Someone in another car does something that gives us a fright. Perhaps cuts us off, goes through a stop sign, zooms through a light changing from yellow to red, suddenly slams on the breaks right in front of us, etc.

Someone of a different political persuasion makes a really caustic (from our point of view, stupid) negative remark about something we think is really important.

We’re off to run an errand, get a few blocks from the house and then remember that we forgot to take some papers with us that we need for the errand and we have to go back.

We’re watching the local or national news and hear a report about some great unfairness, illegality, or hypocritical act that infuriates us and, as we say, “just drives me up the wall!”

This list could include many more things, some quite serious and some really inconsequential. There is likely no limit to the things that can and do arouse our anger.

Every time we allow some incident that is beyond our control to anger and upset us, our sense of contentment takes a battering, as does our emotional well being and our blood pressure.

For quite some time now, my reaction to things such as these is simply to dismiss them. And, yes, of course I know that this is much more easily said than done. I certainly don’t find it easy all the time, but I’m becoming more consistently able to do it.

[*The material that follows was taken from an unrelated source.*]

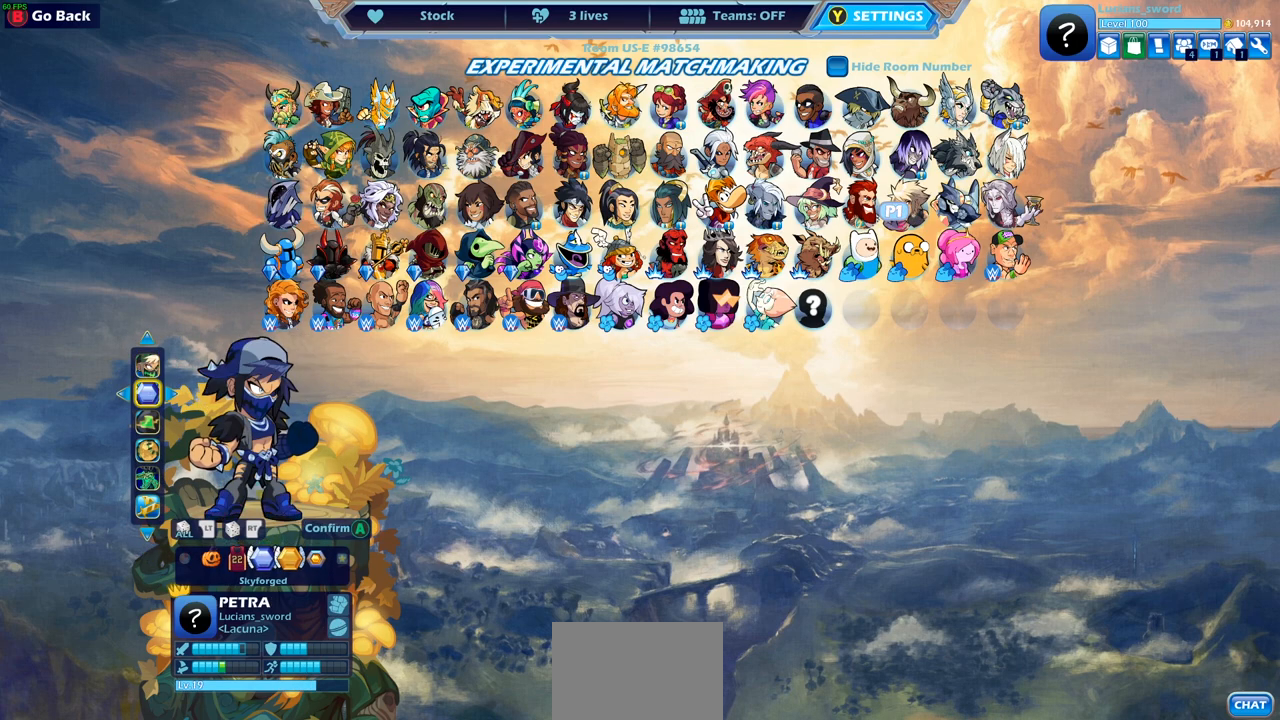
{"buttons": [], "left_stick": "center", "right_stick": "center", "events": [[350, "DPAD_LEFT", "down"], [467, "DPAD_LEFT", "up"]]}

So how can we do it? That will be the subject of my next post. P.S. I’m not purposely trying for a “cliff hanger” here. I just think that blog posts shouldn’t be too long.

How I got here (2)

June 30, 2011 § Leave a comment

So after I decided that I would write I first focused on the things that upset me about the world. In fact, I even created a blog and wrote two entries. The blog’s name was The New Social Misanthrope. The idea was that it would spotlight the things going on in the world – especially in American society and politics – that were so very wrong and that drove me to despair. These included things such as hypocrisy, corruption, cruelty, crime, and abuse in all its horrible manifestations.

Of course this was a very depressing blog. Concentrating so much on the negative aspects of our lives was not fun for me, obviously. In addition, no one would get anything out of this blog that he or she wasn’t already aware of. And, perhaps the most important reason I decided against it was because it didn’t help anyone, that is, no one would profit in any way from reading what I was writing.

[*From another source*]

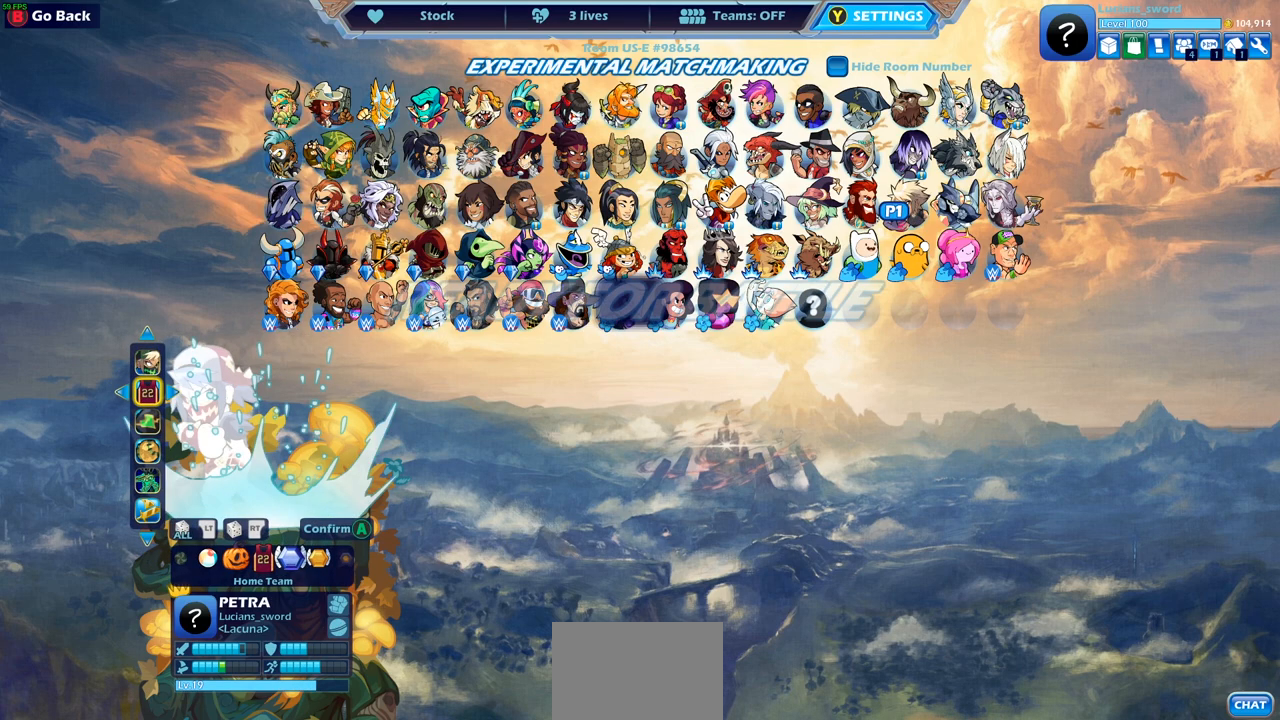
{"buttons": [], "left_stick": "center", "right_stick": "center", "events": []}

So that led me to think about what I might write about that would be much more positive and even perhaps help someone else in his or her thinking. In the course of thinking about what in my life might be worthwhile writing about, I happened to think about the fact that in the last years I’ve often felt a certain sense of contentment that hadn’t always been part of my life. Then I started thinking about how that feeling manifests itself and, most important, why it does.

That in turn led to more thinking about specifics and how, over the course of the years, I’ve changed in my attitudes and behavior. At that point I decided that I’d like to look at all of this in more detail and more carefully. Finally I thought that some people might even find reading about this subject interesting. That’s how I got to the Senior Contentment blog.